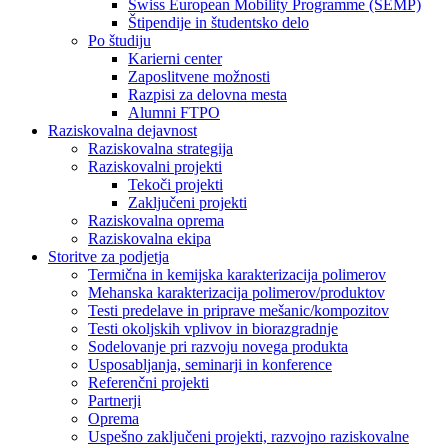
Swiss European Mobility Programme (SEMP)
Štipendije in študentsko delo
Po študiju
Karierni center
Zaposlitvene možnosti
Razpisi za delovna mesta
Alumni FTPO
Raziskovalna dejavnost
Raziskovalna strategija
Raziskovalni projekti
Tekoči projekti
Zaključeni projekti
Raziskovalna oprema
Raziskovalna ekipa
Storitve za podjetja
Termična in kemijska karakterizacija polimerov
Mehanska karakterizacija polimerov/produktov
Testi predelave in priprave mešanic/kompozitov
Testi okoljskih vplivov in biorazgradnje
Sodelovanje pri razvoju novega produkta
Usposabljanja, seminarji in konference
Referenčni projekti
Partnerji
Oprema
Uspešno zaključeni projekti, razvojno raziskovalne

━━━━━━━━

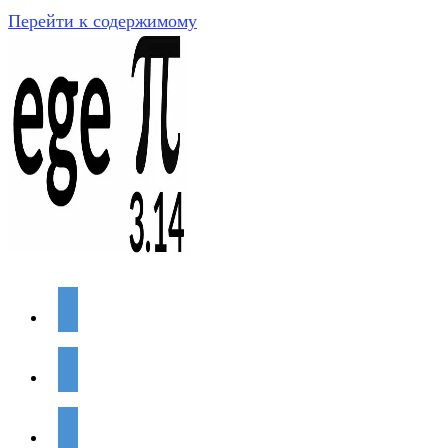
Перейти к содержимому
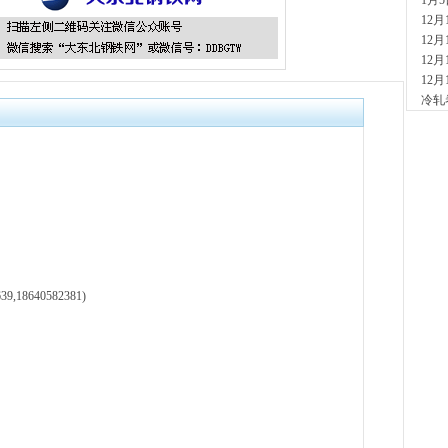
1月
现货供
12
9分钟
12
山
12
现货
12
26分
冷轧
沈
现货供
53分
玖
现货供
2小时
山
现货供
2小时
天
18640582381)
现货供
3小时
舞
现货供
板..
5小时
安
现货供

━━━━━━━━

Task objective:
In the listing above, find the line holding "Raziskovalni projekti" and the line holding "Testi okoljskih vplivov in biorazgradnje", then output those two lines and every line between them exactly.

Result of the task:
Raziskovalni projekti
Tekoči projekti
Zaključeni projekti
Raziskovalna oprema
Raziskovalna ekipa
Storitve za podjetja
Termična in kemijska karakterizacija polimerov
Mehanska karakterizacija polimerov/produktov
Testi predelave in priprave mešanic/kompozitov
Testi okoljskih vplivov in biorazgradnje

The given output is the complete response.